De twee kwamen naar binnen en maakten een ronde door het gebouw waarbij ze al het contante geld dat ze konden vinden verzamelden. Vervolgens sprongen ze op hun paarden en galoppeerden de stad uit terwijl ze hun pistolen afvuurden om iedereen af te schrikken die maar op het idee zou kunnen komen om hen te achtervolgen.

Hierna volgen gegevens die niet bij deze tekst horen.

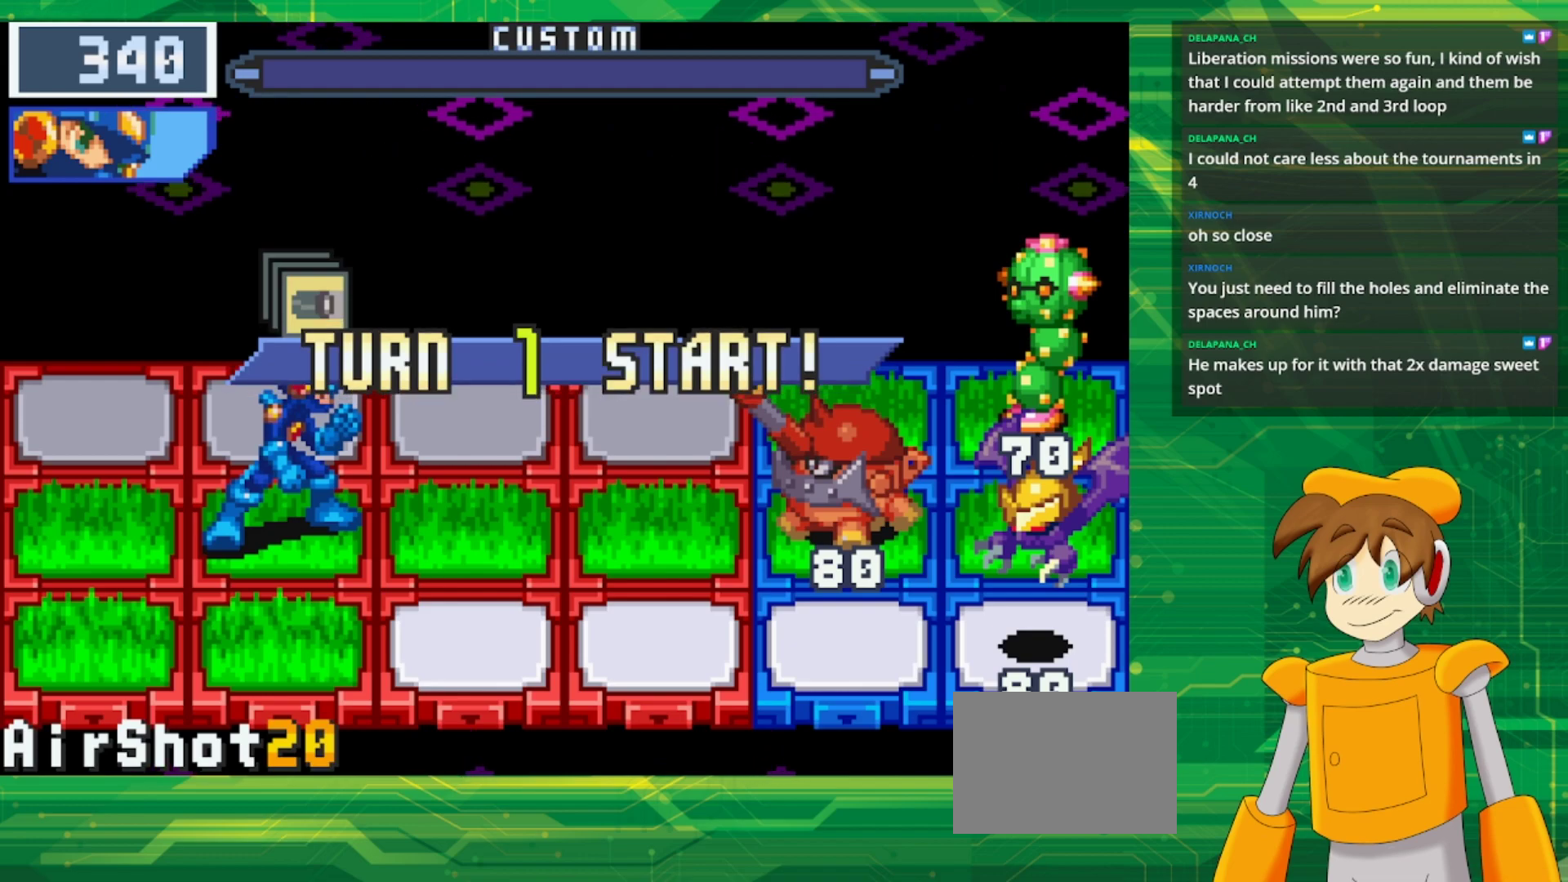
{"buttons": [], "events": [[50, "A", "up"], [150, "A", "down"], [267, "A", "up"], [367, "A", "down"], [483, "A", "up"]]}
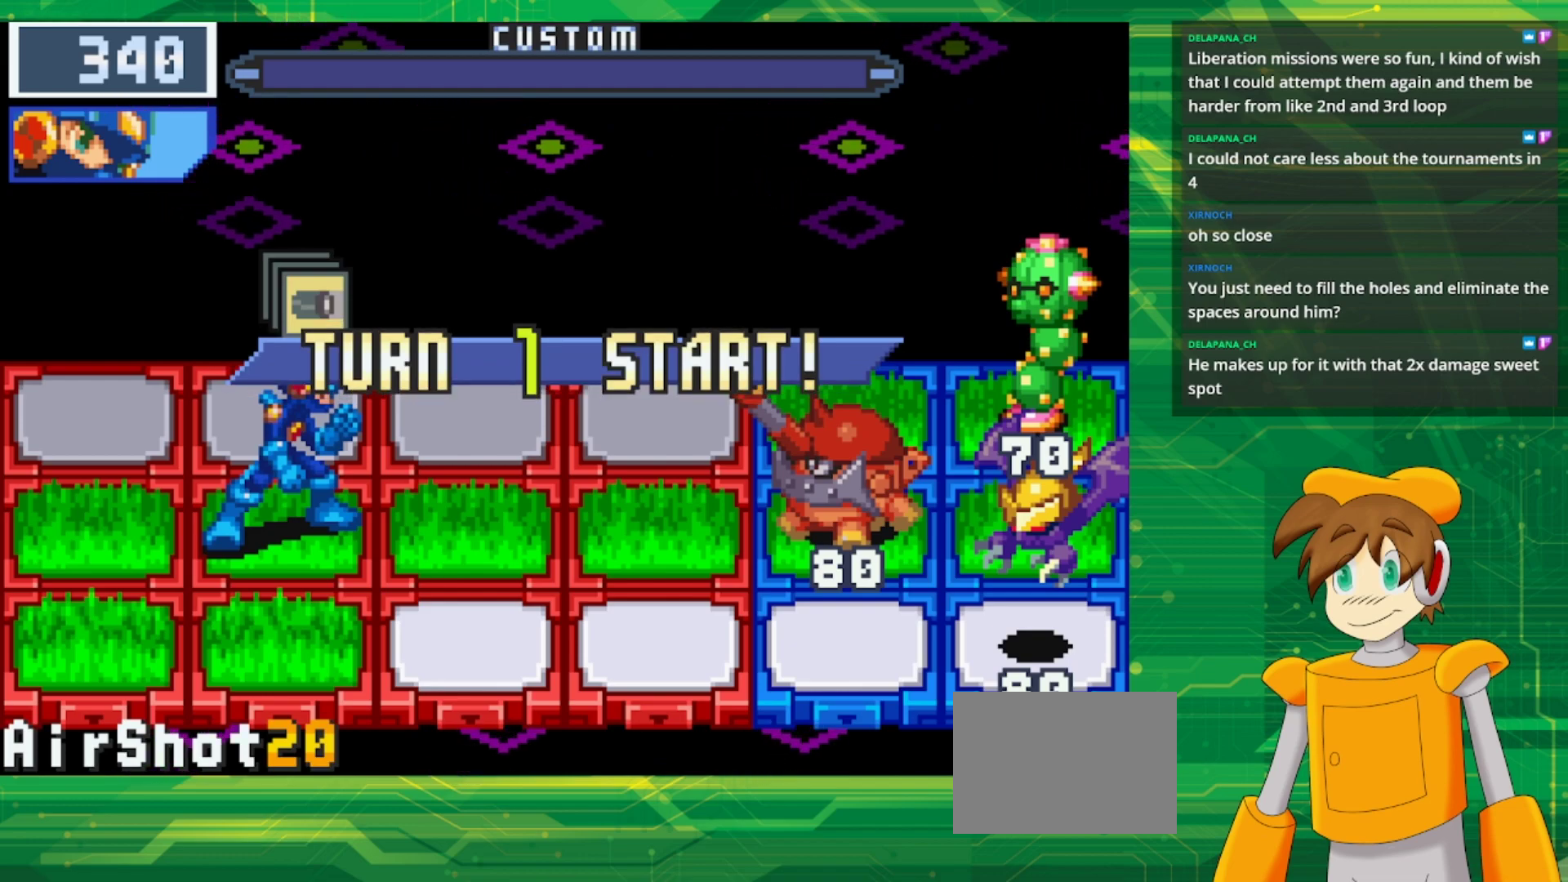
{"buttons": ["A"], "events": [[83, "A", "down"], [250, "A", "up"], [483, "A", "down"]]}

Korte tijd later werd er toch een troep samengesteld om de achtervolging in te zetten, maar de achtervolgers moesten deze actie een paar uur later opgeven en terugkeren. De volgende dag berichtten de kranten dat de ‘outlaws’ 21.000 dollar buitgemaakt hadden. Dit was een van de eerste berovingen waar Butch Cassidy (1866-1908) en de Sundance Kid (1867-1908) later van beschuldigd werden. Hun kleurrijke carrière in de Wild Bunch – één van de meest succesvolle bendes in de Amerikaanse geschiedenis – was de inspiratiebron voor een bekende speelfilm en het onderwerp van tal van documentaires en boeken. Maar de grote vraag is waarom Butch en de Sundance Kid zich überhaupt met misdaad gingen bezighouden. En waarom zou het duo beschermd zijn door lokale kolonisten en als helden gevierd zijn door tijdgenoten?

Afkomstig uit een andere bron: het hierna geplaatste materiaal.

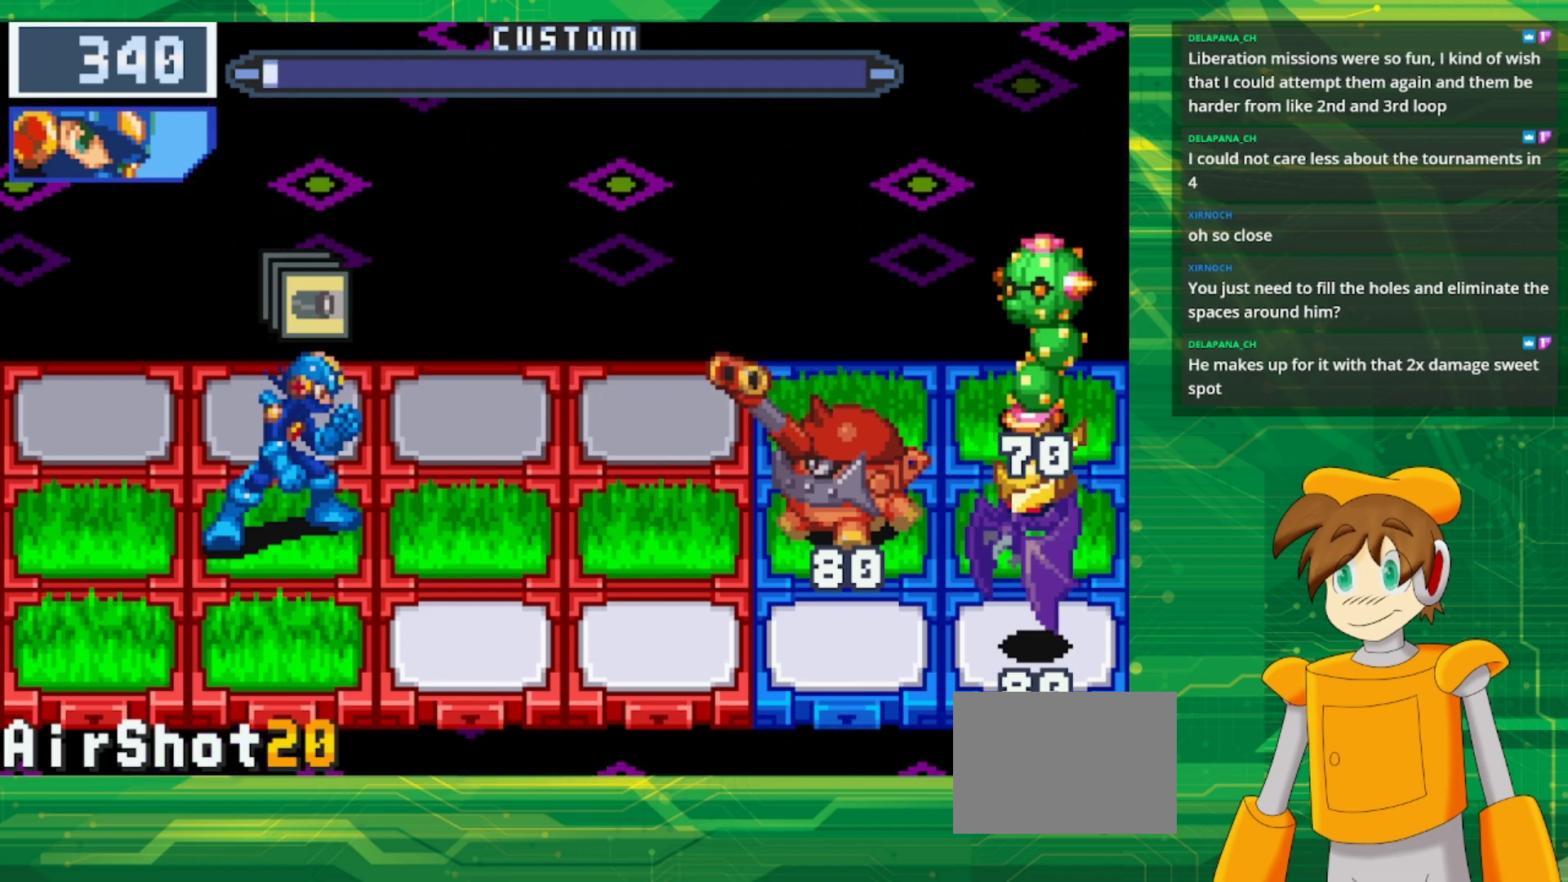
{"buttons": ["DPAD_RIGHT"], "events": [[133, "A", "up"], [500, "DPAD_RIGHT", "down"]]}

Onderzoek in de archieven van Wyoming openbaarde recent hoe Butch en Sundance Kid pasten in een cultuur van kolonisten en veedieven, en plaatst het duo in het kader van de Johnson Country War die tussen 1889 en 1893 werd uitgevochten tussen grote veehouderijondernemingen en kleine boeren.
Het westen van de Verenigde Staten werd in deze jaren gezien als een land van overvloed, dat tienduizenden migranten trok naar de open grasvlakten, valleien en bergen van Utah, Wyoming en Colorado. Cowboys kwamen er om een nieuw leven te beginnen, waaronder de jonge Robert LeRoy Parker en Harry A Longabaugh, spoedig beter bekend als Butch en Sundance.
Homestead Act
Als achttienjarige had Butch zijn ouderlijk huis in Utah verlaten om op ranches te gaan werken als veedrijver. Hij was een jonge avonturier die iets van het leven wilde gaan maken. Sundance verliet Pennsylvania toen hij nog maar vijftien jaar oud was om op reis te gaan met zijn neef George, die met zijn vrouw en kinderen als kolonist in Durango (Colorado) neerstreek. De Homestead Act van 1862 stond ieder gezinshoofd van eenentwintig jaar of ouder toe om 160 hectaren te claimen, ten einde zich aldaar te vestigen op voorwaarde dat er een huis gebouwd werd om minimaal vijf jaar in te wonen. Onder de Desert Land Act van 1877 kon iemand zelfs 640 hectare leeg land kopen voor slechts 25 cent per hectare.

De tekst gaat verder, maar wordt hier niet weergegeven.